• PROMPT:
Repeat the data below with every "land-cover" swapped for "terrain" and nothing else changed.

• THE DATA:
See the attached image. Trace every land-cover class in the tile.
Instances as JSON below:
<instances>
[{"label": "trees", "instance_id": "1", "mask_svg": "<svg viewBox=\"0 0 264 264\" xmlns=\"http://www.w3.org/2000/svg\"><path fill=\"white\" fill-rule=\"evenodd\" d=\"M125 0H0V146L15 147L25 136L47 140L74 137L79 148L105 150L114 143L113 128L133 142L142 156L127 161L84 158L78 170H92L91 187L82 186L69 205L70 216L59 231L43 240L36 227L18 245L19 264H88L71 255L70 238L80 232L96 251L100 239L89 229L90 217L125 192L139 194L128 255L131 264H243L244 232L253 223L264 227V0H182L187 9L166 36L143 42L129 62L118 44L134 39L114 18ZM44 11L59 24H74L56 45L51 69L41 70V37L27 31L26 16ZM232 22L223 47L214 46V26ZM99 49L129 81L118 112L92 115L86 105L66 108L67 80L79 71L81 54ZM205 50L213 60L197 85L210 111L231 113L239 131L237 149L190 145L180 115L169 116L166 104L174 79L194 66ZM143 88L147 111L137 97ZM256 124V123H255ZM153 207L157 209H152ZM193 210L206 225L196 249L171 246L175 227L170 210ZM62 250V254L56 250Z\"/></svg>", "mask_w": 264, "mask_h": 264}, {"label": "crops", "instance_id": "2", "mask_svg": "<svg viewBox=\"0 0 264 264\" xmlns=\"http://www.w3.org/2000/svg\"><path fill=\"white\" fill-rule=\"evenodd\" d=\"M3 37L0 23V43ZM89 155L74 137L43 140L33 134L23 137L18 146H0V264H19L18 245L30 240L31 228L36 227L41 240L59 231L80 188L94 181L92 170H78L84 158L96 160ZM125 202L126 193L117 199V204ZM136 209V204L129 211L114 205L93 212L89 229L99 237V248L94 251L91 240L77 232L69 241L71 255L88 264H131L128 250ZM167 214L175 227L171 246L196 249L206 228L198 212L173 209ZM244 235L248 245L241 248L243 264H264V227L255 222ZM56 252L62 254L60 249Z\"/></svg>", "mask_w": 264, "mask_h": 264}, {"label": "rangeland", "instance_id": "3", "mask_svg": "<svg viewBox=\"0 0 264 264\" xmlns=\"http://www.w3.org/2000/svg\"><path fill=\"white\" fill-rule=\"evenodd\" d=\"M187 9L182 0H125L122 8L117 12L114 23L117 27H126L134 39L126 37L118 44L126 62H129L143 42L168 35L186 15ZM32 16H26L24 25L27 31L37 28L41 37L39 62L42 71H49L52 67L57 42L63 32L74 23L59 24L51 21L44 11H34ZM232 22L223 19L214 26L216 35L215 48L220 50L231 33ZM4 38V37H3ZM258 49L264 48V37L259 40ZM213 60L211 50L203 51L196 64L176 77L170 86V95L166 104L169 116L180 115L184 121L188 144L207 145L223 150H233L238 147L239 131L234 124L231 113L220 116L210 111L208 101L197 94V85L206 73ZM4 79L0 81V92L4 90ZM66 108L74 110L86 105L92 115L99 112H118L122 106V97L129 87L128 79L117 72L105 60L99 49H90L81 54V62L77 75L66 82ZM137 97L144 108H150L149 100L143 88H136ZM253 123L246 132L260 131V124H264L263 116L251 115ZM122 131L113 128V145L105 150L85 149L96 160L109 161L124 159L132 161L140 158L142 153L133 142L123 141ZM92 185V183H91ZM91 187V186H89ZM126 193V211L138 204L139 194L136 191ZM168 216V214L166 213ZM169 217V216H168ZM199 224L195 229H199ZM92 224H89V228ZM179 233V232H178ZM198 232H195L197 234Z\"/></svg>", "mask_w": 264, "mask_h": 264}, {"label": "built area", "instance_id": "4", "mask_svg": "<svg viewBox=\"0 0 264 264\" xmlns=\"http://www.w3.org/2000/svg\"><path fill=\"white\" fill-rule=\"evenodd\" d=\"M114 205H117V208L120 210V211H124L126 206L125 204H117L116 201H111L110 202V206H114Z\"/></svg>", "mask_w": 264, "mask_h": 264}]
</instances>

• WRITTEN REPLY:
See the attached image. Trace every terrain class in the tile.
Instances as JSON below:
<instances>
[{"label": "trees", "instance_id": "1", "mask_svg": "<svg viewBox=\"0 0 264 264\" xmlns=\"http://www.w3.org/2000/svg\"><path fill=\"white\" fill-rule=\"evenodd\" d=\"M125 0H0V146L15 147L25 136L47 140L74 137L79 148L105 150L114 143L113 128L133 142L142 156L127 161L84 158L78 170H92L91 187L82 186L69 205L70 216L59 231L43 240L36 227L18 245L19 264H88L71 255L70 238L80 232L96 251L100 239L89 229L90 217L125 192L139 194L128 255L131 264H243L244 232L253 223L264 227V0H182L187 9L166 36L143 42L129 62L118 44L134 39L114 18ZM44 11L59 24H74L56 45L51 69L41 70V37L27 31L26 16ZM232 22L223 47L214 46V26ZM99 49L129 81L118 112L92 115L86 105L66 108L67 80L79 71L81 54ZM205 50L213 60L197 85L210 111L231 113L239 131L237 149L190 145L180 115L169 116L166 104L174 79L194 66ZM143 88L147 111L137 97ZM256 124V123H255ZM153 207L157 209H152ZM193 210L206 225L196 249L171 246L175 227L170 210ZM62 250V254L56 250Z\"/></svg>", "mask_w": 264, "mask_h": 264}, {"label": "crops", "instance_id": "2", "mask_svg": "<svg viewBox=\"0 0 264 264\" xmlns=\"http://www.w3.org/2000/svg\"><path fill=\"white\" fill-rule=\"evenodd\" d=\"M3 37L0 23V43ZM89 155L74 137L43 140L33 134L23 137L18 146H0V264H19L18 245L30 240L31 228L36 227L41 240L59 231L80 188L94 181L92 170H78L84 158L96 160ZM125 202L126 193L117 199V204ZM136 209V204L129 211L114 205L93 212L89 229L99 237V248L94 251L91 240L77 232L69 241L71 255L88 264H131L128 250ZM167 214L175 227L171 246L196 249L206 228L198 212L173 209ZM244 235L248 245L241 248L243 264H264V227L255 222ZM56 252L62 254L60 249Z\"/></svg>", "mask_w": 264, "mask_h": 264}, {"label": "rangeland", "instance_id": "3", "mask_svg": "<svg viewBox=\"0 0 264 264\" xmlns=\"http://www.w3.org/2000/svg\"><path fill=\"white\" fill-rule=\"evenodd\" d=\"M187 9L182 0H125L122 8L117 12L114 23L117 27H126L134 39L126 37L118 44L126 62H129L143 42L168 35L186 15ZM32 16H26L24 25L27 31L37 28L41 37L39 62L42 71H49L52 67L57 42L63 32L74 23L59 24L51 21L44 11H34ZM232 22L223 19L214 26L216 35L215 48L220 50L231 33ZM4 38V37H3ZM258 49L264 48V37L259 40ZM213 60L211 50L203 51L196 64L176 77L170 86V95L166 104L169 116L180 115L184 121L188 144L207 145L223 150H233L238 147L239 131L234 124L231 113L220 116L210 111L208 101L197 94V85L206 73ZM4 79L0 81V92L4 90ZM66 108L74 110L86 105L92 115L99 112H118L122 106V97L129 87L128 79L117 72L105 60L99 49H90L81 54V62L77 75L66 82ZM137 97L144 108H150L149 100L143 88H136ZM253 123L246 132L260 131V124H264L263 116L251 115ZM122 131L113 128V145L105 150L85 149L96 160L109 161L124 159L132 161L140 158L142 153L133 142L123 141ZM92 185V183H91ZM91 187V186H89ZM126 193V211L138 204L139 194L136 191ZM168 216V214L166 213ZM169 217V216H168ZM199 224L195 229H199ZM92 224H89V228ZM179 233V232H178ZM198 232H195L197 234Z\"/></svg>", "mask_w": 264, "mask_h": 264}, {"label": "built area", "instance_id": "4", "mask_svg": "<svg viewBox=\"0 0 264 264\" xmlns=\"http://www.w3.org/2000/svg\"><path fill=\"white\" fill-rule=\"evenodd\" d=\"M114 205H117V208L120 210V211H124L126 206L125 204H117L116 201H111L110 202V206H114Z\"/></svg>", "mask_w": 264, "mask_h": 264}]
</instances>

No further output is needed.